The fishing vessel Atlantic Osprey ran aground and sank off Balbriggan in north Dublin, Ireland. The wooden vessel with five crew on board was fishing razor clams, but lost power and remain adrift in stiff breeze. The crew was unable to restart the engine and vessel stuck into a sandbank. The grounding water breaches of the wooden hull and fishing vessel Atlantic Osprey started getting water ingress. The fishermen sent distress signal to the local authorities and requested immediate evacuation. The weather conditions at the time were described as overcast with a south easterly Force 3-4 wind blowing and there was immediate danger for the life of the people.
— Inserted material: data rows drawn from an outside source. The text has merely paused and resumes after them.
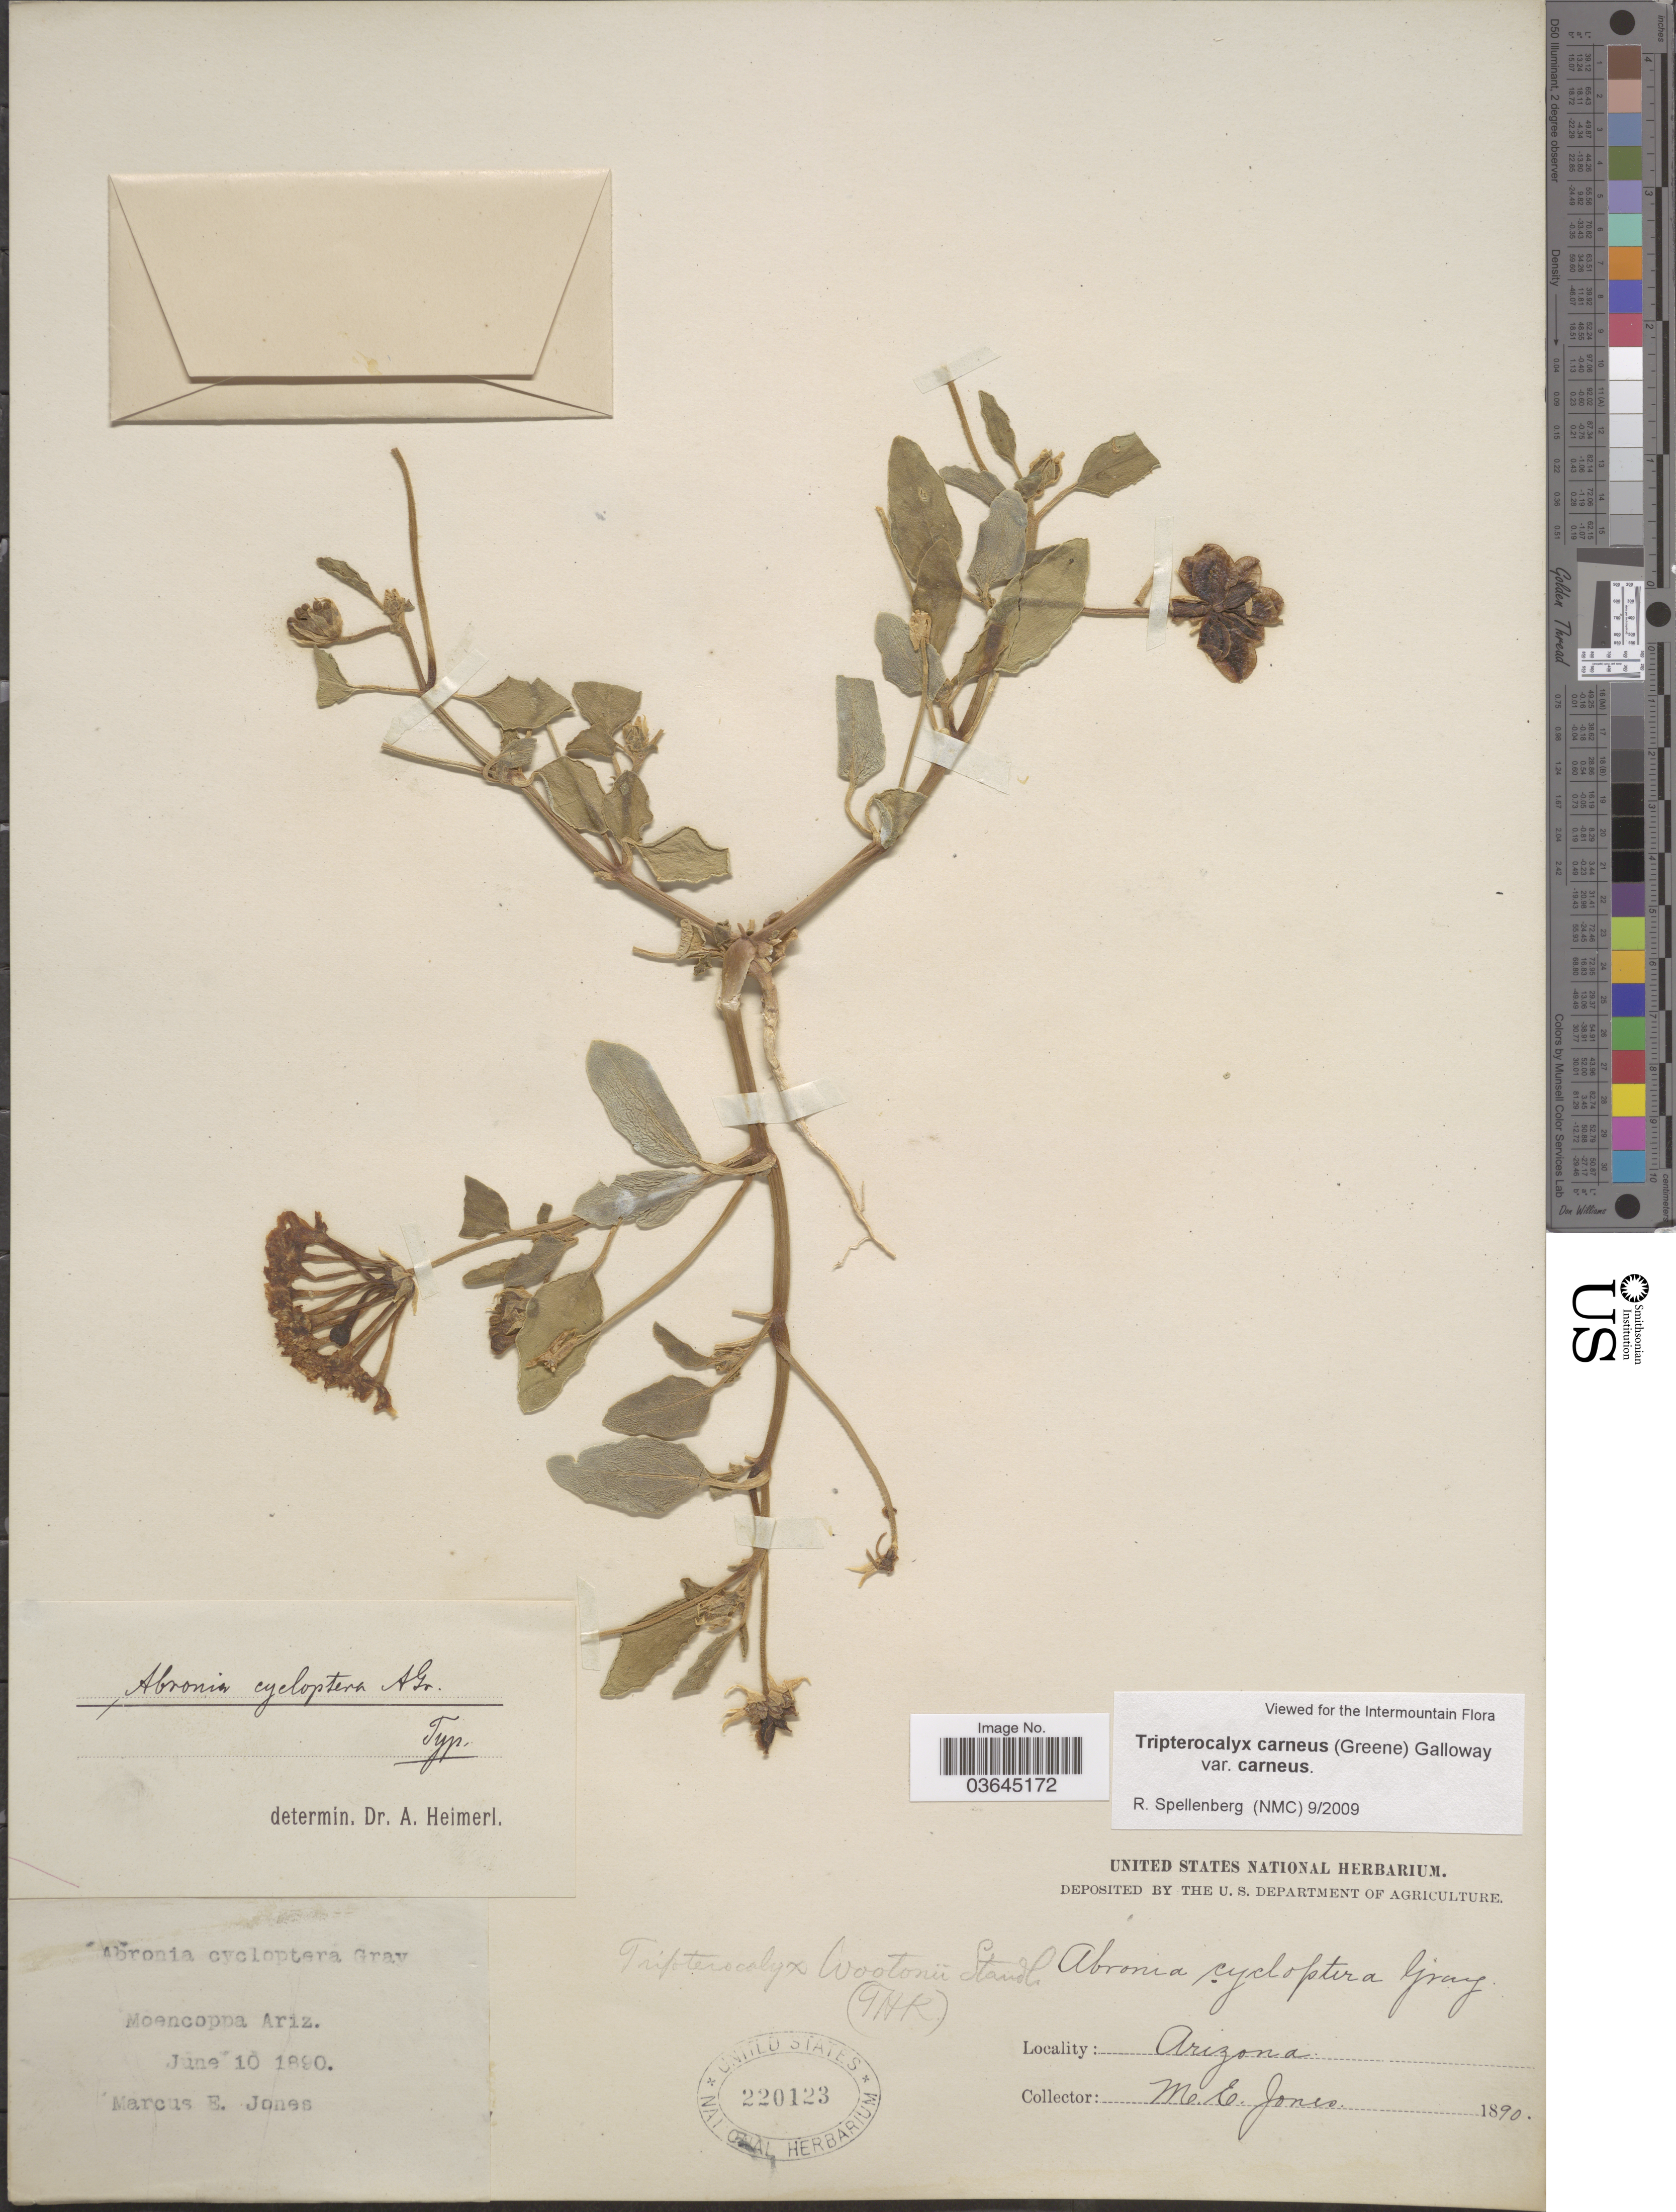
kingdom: Plantae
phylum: Tracheophyta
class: Magnoliopsida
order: Caryophyllales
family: Nyctaginaceae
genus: Tripterocalyx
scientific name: Tripterocalyx carneus var. carneus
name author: (Greene) L.A. Galloway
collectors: M. E. Jones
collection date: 1890-06-10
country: United States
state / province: Arizona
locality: Moencoppa.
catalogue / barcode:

The UK Coast Guard dispatched rescue helicopter and RNLI boat to rescue the five fishermen.
“Efforts are now underway to salvage the trawler”, said a Coast Guard spokesman. “The crew despite the ordeal are reported to be in good spirits”, added he.
At the scene of the accident first arrived the Skerries RNLI boat, which tried to refloat the troubled fishing vessel Atlantic Osprey, but attempts failed. During Salvage attempts on board of the fishing ship were transferred three pumps, but despite of crews’ efforts, the pumps couldn’t overcome the water ingress. The five fishermen were rescued and evacuated to the shore. At the morning, the boat was half submerged in the sea south of Balbriggan, partially remaining above the water.
Fishing quotas now mean that fishermen have to go out in bad weather to try to make a living, and this is the result, according to the local fishermen.
The fishing vessel Atlantic Osprey has 400 liters of diesel and 30 liters of lube oil on board. The local authorities and environmental department is monitoring the partially submerged fishing ship and are ready to activate Fingal County Council’s Oil Pollution Response Plan if required.